Berlin. Im neuen Kölner „Tatort“ kämpft Max Ballauf nicht nur mit dreisten Verbrechern. Eine Frau bringt den Kommissar gehörig aus dem Konzept.
Fernsehkommissare sind selten glücklich. Zu sehr lastet der Beruf auf ihnen. Und die ganzen Problemfelder, in denen sie immerzu ermitteln müssen. Aber diesmal, so heißt es schon im Titel des neuen Kölner „Tatorts“, ist es anders. Kommissar Ballauf (Klaus J. Behrendt) ist verliebt. Nein, das drückt nicht annähernd die Glückshormone aus, die er ausstößt. Er ist im dritten Frühling. Und bei der Arbeit nie richtig anwesend, wie Kollege Freddy Schenk (Dietmar Bär) schon mal knurrend kritisiert: weil er nur aufs Handy starrt. Und ständig Nachrichten mit seiner Herzensdame tauscht. Verknallt halt. Kann einen auch im höheren Semester erwischen.

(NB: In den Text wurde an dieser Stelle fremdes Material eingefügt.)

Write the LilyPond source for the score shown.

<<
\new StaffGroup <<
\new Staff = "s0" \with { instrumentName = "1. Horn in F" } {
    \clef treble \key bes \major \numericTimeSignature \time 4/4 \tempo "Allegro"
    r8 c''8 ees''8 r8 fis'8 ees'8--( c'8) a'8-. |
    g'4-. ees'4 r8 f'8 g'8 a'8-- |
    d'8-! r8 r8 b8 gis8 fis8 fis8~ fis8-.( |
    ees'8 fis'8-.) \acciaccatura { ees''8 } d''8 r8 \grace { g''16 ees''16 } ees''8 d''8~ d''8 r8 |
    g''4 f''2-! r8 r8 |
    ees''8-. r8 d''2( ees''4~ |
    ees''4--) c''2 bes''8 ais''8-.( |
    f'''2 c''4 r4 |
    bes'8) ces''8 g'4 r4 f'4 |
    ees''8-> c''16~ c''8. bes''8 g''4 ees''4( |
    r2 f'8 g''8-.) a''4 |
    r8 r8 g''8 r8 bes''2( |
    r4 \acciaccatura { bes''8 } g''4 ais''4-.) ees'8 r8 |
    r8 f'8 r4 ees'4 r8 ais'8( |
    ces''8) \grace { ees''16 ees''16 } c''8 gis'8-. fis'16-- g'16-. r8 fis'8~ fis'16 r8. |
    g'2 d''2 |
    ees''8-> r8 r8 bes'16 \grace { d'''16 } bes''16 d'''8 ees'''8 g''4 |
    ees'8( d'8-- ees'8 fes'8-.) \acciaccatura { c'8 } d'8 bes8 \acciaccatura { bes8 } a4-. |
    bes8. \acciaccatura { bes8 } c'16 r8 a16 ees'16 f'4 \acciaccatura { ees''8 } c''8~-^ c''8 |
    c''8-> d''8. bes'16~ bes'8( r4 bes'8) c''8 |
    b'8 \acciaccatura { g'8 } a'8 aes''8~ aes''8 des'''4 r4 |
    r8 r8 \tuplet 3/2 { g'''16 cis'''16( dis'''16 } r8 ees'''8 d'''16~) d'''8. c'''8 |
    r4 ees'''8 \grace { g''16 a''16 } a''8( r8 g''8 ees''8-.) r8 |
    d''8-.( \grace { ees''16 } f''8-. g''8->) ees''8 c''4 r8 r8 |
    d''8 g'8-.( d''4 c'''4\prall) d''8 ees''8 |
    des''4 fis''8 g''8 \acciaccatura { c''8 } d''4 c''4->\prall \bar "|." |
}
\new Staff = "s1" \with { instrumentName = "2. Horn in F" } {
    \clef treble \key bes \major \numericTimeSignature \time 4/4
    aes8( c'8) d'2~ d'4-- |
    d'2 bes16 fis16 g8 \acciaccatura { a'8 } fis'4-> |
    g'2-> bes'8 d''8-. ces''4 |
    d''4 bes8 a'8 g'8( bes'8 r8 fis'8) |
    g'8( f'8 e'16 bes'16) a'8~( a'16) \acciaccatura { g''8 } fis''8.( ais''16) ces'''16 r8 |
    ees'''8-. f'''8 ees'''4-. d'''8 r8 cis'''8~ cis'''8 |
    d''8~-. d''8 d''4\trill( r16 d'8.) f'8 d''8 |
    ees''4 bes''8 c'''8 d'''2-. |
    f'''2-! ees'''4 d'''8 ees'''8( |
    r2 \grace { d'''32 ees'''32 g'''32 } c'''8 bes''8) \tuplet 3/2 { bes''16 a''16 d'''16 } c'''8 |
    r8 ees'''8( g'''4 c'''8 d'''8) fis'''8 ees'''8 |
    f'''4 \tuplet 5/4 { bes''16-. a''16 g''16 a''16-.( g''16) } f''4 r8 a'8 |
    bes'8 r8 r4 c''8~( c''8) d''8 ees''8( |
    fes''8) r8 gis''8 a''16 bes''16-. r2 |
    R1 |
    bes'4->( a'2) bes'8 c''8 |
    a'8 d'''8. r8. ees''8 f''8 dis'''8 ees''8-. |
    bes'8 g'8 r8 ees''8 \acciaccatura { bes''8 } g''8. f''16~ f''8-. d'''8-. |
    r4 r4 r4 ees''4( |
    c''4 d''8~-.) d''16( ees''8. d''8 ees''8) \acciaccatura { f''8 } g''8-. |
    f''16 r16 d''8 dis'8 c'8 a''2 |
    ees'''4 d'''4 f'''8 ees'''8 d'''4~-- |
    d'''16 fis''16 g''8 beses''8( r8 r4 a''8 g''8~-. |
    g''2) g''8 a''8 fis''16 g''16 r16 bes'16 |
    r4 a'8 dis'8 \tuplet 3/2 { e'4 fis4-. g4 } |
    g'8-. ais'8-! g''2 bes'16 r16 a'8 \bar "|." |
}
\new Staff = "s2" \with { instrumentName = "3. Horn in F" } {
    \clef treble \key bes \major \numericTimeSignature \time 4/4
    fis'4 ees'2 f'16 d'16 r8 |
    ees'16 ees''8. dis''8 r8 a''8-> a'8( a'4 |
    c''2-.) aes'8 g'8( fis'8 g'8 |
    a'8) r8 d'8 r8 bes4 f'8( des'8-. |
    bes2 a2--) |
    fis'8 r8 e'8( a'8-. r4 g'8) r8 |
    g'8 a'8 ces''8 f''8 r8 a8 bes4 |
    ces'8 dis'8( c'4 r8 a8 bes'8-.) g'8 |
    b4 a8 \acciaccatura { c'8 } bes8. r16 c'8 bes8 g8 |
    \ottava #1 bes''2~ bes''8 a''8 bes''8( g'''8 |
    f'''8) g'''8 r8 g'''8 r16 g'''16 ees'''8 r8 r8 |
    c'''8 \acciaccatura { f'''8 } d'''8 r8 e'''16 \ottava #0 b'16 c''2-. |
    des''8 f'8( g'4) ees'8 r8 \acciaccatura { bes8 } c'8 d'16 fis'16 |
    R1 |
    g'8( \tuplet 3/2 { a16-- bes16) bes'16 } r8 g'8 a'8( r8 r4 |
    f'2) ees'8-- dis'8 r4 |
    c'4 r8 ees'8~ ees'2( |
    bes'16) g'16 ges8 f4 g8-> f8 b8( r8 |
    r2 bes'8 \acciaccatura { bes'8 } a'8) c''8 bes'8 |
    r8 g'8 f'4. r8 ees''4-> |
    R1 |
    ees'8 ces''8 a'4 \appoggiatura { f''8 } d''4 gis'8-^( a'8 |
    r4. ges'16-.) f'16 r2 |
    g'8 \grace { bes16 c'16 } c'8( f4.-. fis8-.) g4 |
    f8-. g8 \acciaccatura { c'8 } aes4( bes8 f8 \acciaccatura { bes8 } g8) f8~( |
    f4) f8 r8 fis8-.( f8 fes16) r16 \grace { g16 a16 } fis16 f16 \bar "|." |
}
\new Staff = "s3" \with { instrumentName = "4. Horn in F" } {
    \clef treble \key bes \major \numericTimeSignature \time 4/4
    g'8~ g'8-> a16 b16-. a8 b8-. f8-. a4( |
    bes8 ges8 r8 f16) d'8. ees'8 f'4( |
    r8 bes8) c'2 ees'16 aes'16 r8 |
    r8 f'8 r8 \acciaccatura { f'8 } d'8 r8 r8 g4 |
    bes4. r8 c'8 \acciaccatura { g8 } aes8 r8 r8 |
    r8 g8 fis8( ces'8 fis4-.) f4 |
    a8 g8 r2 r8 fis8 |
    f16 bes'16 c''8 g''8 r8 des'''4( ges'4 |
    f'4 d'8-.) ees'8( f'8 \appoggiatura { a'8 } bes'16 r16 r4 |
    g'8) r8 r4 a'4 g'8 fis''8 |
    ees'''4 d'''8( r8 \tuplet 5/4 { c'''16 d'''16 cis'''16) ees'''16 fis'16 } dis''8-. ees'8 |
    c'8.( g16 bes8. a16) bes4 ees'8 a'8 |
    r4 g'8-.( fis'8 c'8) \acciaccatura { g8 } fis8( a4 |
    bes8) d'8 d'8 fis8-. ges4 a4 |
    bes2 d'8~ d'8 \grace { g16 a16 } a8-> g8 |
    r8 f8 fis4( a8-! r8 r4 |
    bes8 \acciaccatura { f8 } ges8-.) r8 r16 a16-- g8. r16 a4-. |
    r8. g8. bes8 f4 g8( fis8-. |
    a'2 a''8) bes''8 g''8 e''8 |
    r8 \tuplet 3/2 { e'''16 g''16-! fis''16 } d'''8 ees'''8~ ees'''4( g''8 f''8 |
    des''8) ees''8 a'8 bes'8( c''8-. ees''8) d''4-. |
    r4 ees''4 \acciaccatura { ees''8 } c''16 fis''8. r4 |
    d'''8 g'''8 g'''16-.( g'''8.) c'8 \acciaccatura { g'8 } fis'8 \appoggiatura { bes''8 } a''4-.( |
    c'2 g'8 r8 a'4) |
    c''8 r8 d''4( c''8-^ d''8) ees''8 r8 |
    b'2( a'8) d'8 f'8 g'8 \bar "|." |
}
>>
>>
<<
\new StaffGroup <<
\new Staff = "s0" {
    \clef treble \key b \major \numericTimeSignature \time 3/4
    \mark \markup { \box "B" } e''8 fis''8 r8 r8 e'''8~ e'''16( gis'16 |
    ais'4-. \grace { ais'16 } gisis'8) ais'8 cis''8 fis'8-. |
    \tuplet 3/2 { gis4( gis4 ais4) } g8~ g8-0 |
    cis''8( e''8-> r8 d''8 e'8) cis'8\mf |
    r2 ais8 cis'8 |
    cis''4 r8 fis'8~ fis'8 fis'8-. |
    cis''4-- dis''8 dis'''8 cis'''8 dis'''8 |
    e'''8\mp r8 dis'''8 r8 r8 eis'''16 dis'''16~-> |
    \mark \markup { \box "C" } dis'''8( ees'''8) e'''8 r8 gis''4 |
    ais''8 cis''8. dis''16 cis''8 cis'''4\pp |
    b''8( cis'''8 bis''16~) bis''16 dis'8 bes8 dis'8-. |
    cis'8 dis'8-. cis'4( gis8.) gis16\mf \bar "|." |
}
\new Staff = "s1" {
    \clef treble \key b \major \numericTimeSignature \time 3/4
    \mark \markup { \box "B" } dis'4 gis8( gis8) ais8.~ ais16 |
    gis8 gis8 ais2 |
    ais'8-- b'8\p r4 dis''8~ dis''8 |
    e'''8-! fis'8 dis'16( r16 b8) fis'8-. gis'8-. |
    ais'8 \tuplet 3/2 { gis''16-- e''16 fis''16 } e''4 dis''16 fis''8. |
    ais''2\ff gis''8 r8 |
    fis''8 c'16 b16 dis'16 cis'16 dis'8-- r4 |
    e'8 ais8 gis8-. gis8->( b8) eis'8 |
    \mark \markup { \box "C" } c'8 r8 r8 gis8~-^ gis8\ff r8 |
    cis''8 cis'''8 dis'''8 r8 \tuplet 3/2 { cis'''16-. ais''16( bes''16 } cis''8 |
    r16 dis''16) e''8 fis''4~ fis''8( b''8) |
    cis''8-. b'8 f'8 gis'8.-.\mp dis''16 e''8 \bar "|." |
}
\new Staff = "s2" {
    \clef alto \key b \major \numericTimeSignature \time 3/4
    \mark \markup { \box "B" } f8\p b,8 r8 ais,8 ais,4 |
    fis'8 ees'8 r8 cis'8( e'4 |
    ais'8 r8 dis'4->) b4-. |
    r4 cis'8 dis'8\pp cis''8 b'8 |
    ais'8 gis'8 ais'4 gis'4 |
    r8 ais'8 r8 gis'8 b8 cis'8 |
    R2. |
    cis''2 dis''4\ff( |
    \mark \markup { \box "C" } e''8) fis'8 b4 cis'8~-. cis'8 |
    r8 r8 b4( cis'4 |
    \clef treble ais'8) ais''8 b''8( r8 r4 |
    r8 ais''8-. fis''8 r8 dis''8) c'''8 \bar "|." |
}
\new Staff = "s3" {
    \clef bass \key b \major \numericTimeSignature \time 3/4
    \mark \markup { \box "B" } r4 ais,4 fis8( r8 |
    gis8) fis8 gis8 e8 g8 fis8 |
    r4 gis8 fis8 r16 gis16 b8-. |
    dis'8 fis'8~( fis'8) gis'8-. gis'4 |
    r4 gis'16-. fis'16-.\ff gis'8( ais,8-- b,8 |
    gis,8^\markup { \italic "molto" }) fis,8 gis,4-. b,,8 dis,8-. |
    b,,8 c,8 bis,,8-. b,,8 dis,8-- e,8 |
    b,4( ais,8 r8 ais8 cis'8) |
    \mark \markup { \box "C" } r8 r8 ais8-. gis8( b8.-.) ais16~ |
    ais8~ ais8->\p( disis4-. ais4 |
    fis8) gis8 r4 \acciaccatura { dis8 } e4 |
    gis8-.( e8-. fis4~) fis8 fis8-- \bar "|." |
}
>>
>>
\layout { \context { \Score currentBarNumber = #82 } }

Dabei ist Ballauf immer ein Streuner gewesen, wie ihm in der Folge oft vorgehalten wird. Da war ja immer auch mal was mit der Kriminalpsychologin Lydia Rosenberg (Juliane Köhler), die aber nur noch eine gute Freundin ist. Nun aber schwoft, plauscht und kuschelt Ballauf ganz offen und viel nackte Haut zeigend. Und zwar mit Nicola Koch (Jenny Schily), die viel Verständnis hat für seinen fordernden Beruf, weil auch sie als Chefin eines Kölner Stadtmagazins keinen 9-to-5-Job hat.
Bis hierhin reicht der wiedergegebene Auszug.